Questions to answer >>
A – From the essay about two groups of girlfriends, list everything the narrator says the mothers' silence could be blamed on.
B – Carry on the essay about two groups of girlfriends, picking up after its last sentence.

Excerpted text >>
----

"You Can't Sit With Us"

I have two groups of girlfriends. The first type of group are women who refuse to have children. They like them from a distance, but are not looking to have their own. These women are both single or married and perfectly fine for me because at one time I felt the same way. The other group are women are the ones who do have kids.

When I got pregnant and had my son, I was sure I would lose touch with all my girlfriends who didn't have any kids. And at the beginning I barely saw or heard from them so I believed my theory was right, but soon after, they came back into my life when all the craziness of taking care of a newborn diminished (because  let's face it, that craziness never really ever goes away). My other group of friends, the moms, well...they disappeared. At first it was endless advice and questions and sharing stories of being pregnant and the laughable and cryable moments that follow. But then...Gone Girl status. No more questions or barely any communication at all. Blame it on hectic schedules or phone tag. Busy lives or the very people who are suppose to bring you closer together-the kids.

----

Supplied entries >>
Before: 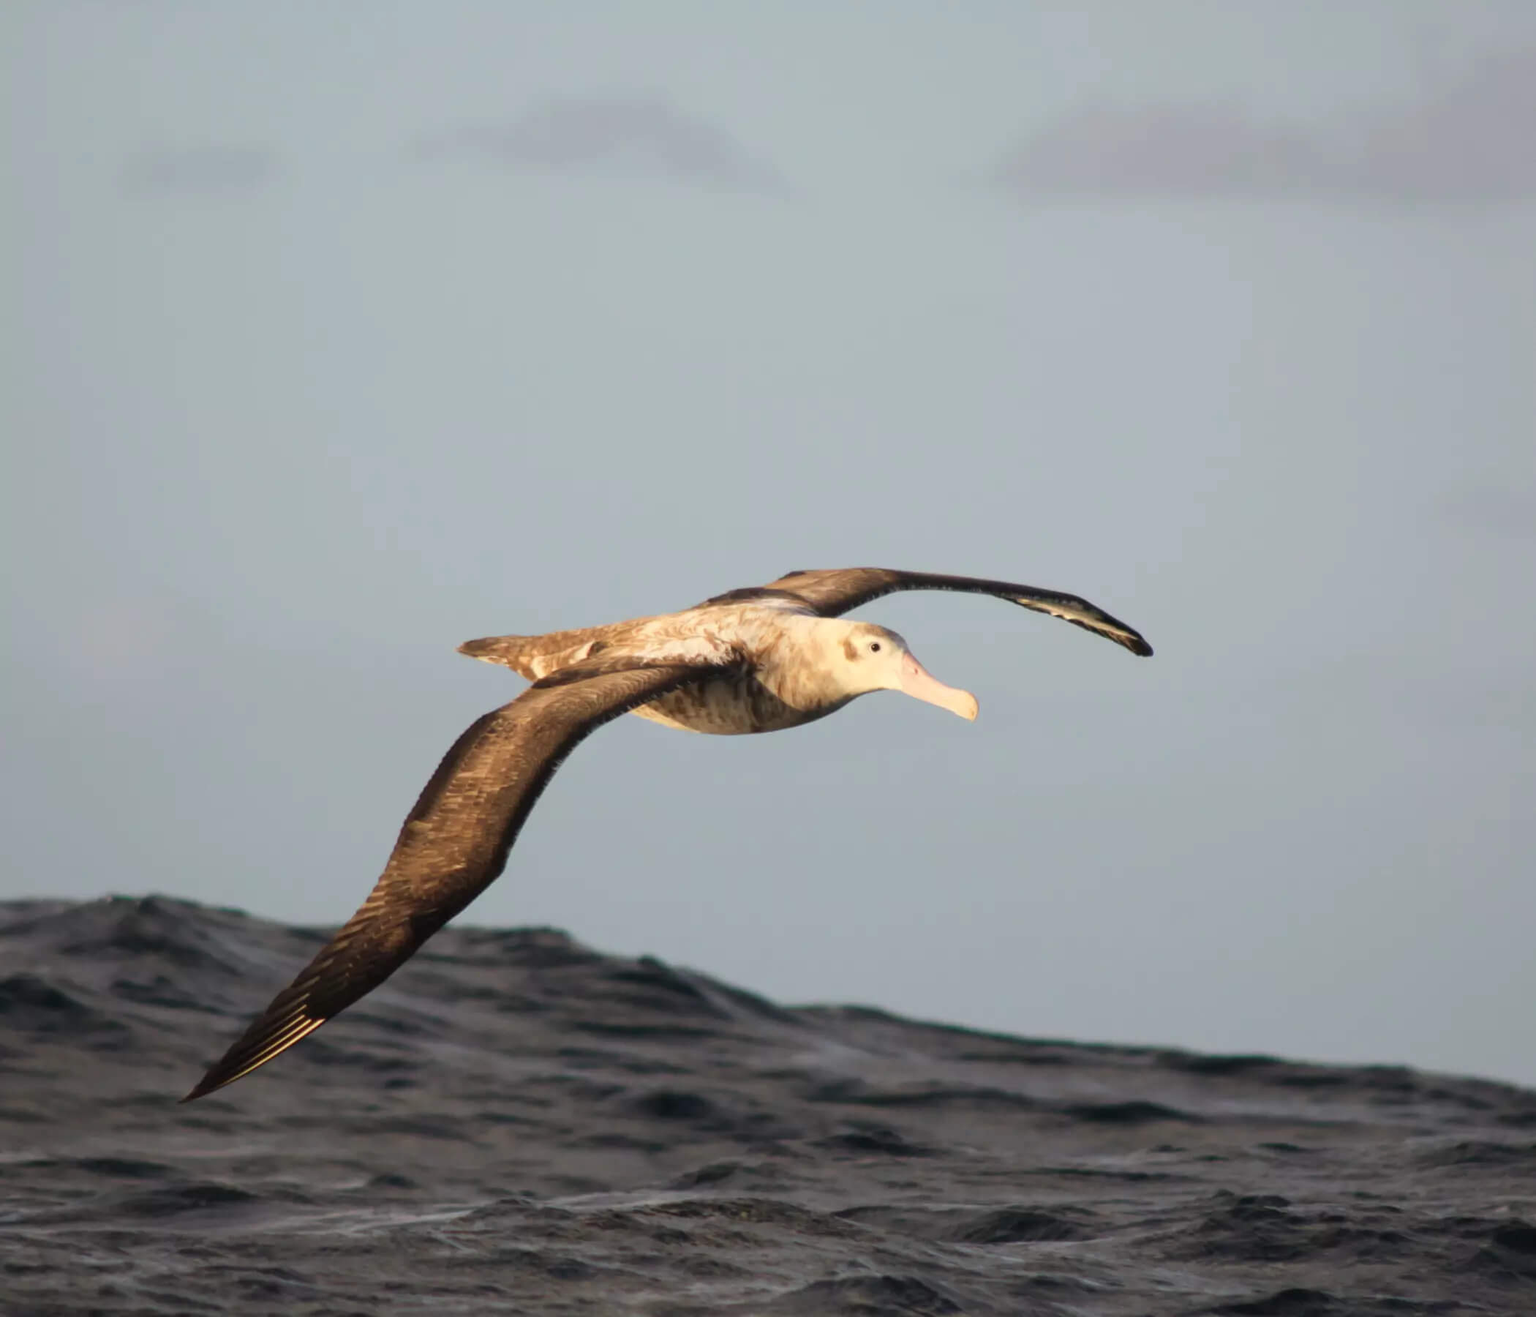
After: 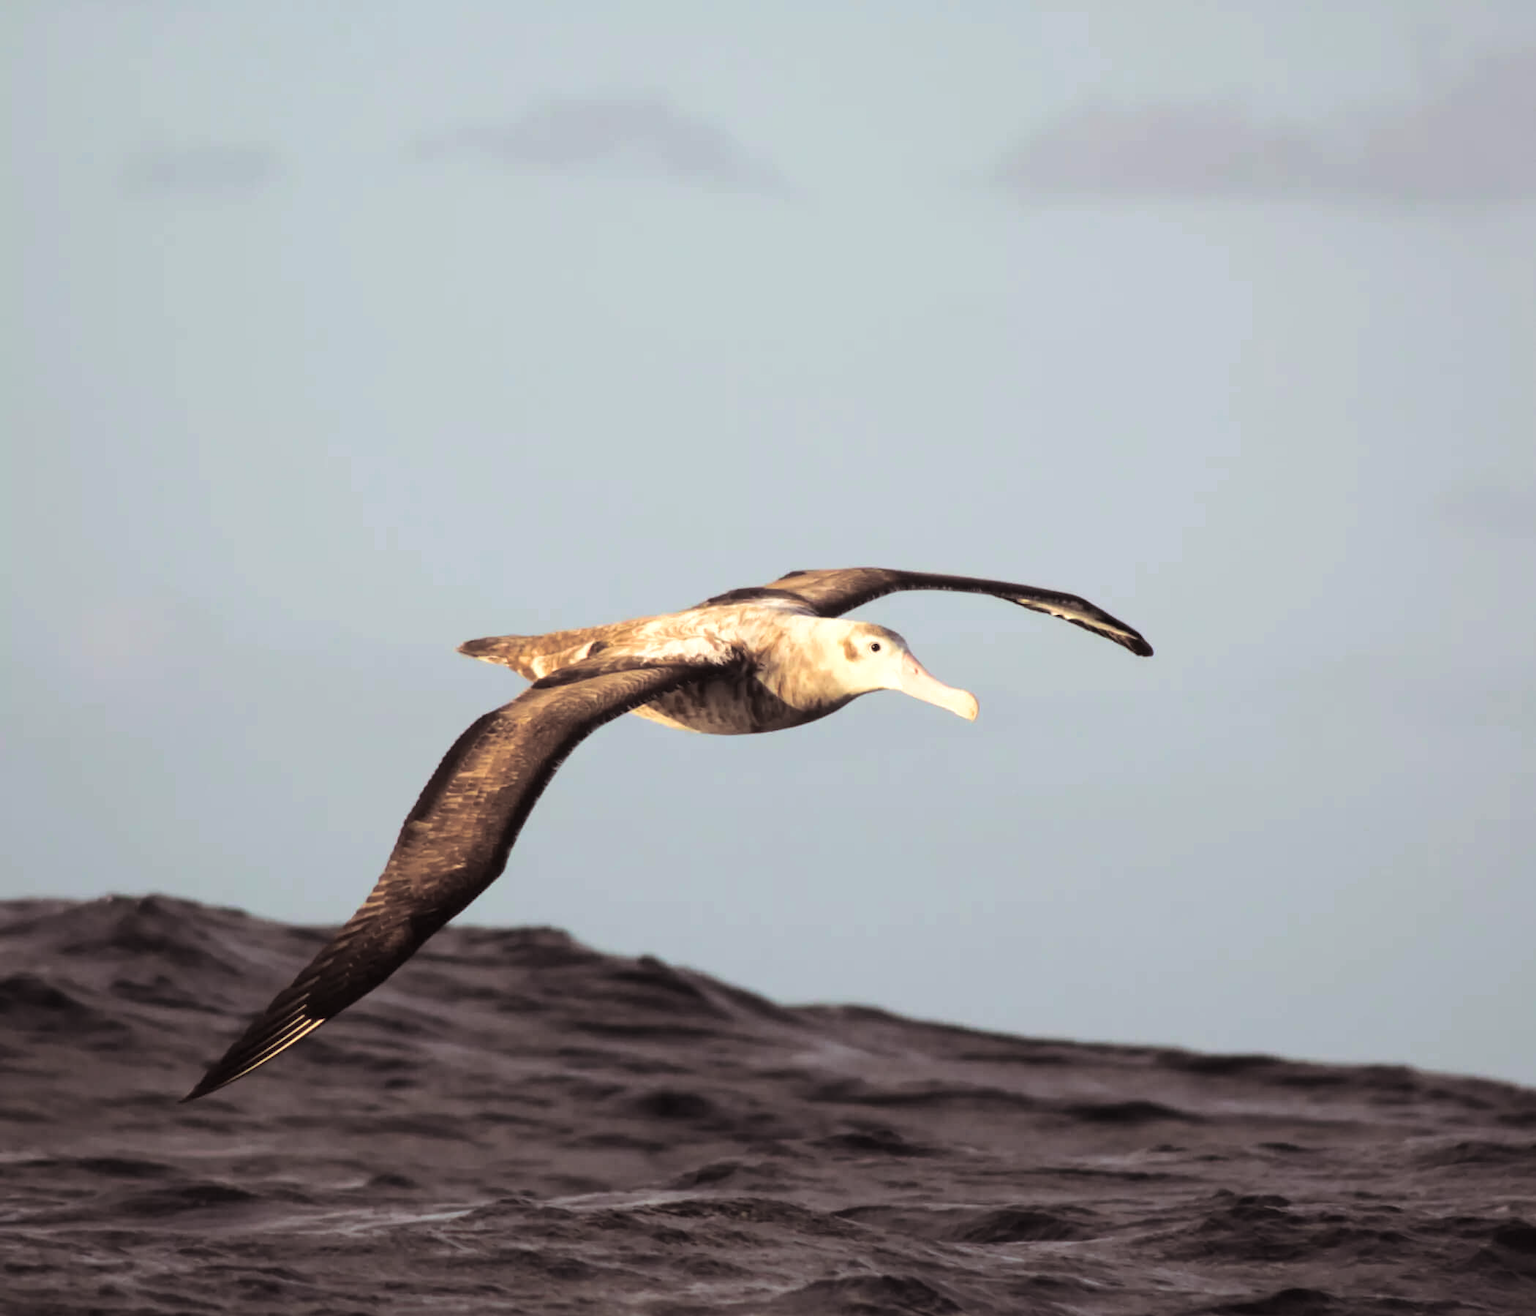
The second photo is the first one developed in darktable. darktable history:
split-toning: shadows › saturation 0.2
tone equalizer: -8 EV -0.417 EV, -7 EV -0.389 EV, -6 EV -0.333 EV, -5 EV -0.222 EV, -3 EV 0.222 EV, -2 EV 0.333 EV, -1 EV 0.389 EV, +0 EV 0.417 EV, edges refinement/feathering 500, mask exposure compensation -1.57 EV, preserve details no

----

Answers for each item >>
A –
- Hectic schedules
- Phone tag
- Busy lives
- The kids

B –
So when I see these mommy groups or hear about women with kids having playdates, I wonder how is that even possible? I'm lucky if another mother has time to talk to me. Between working full time, husbands, boyfriends, families, other children, errands, appointments, weather, the list goes on and on. It seems like such a cool idea to have my son have a playdate with some of the boys in his daycare class but who has time to stop and exchange names when everyone is running in and out to get to work on time or get home to make dinner? Oh and those Facebook groups for "Mommy and Me" I have a VERY hard time trusting for obvious reasons therefore I refuse to join them.

So my question is...how the hell do you get into a Mommy group?! Do I wear a sign on my back at the daycare? Do I join a strange group online and then meet at a park with the strangers that belong to this group? I thought I would get my mommy card when I left the hospital and would automatically belong to this new group of young, hip mothers. I have more conversations about my kid with my girlfriends who don't have kids than the ones that do. So right now when it comes to fitting in with the mommy groups, I feel like Regina George in Mean Girls being told by Gretchen that '"You can't sit with us!"'.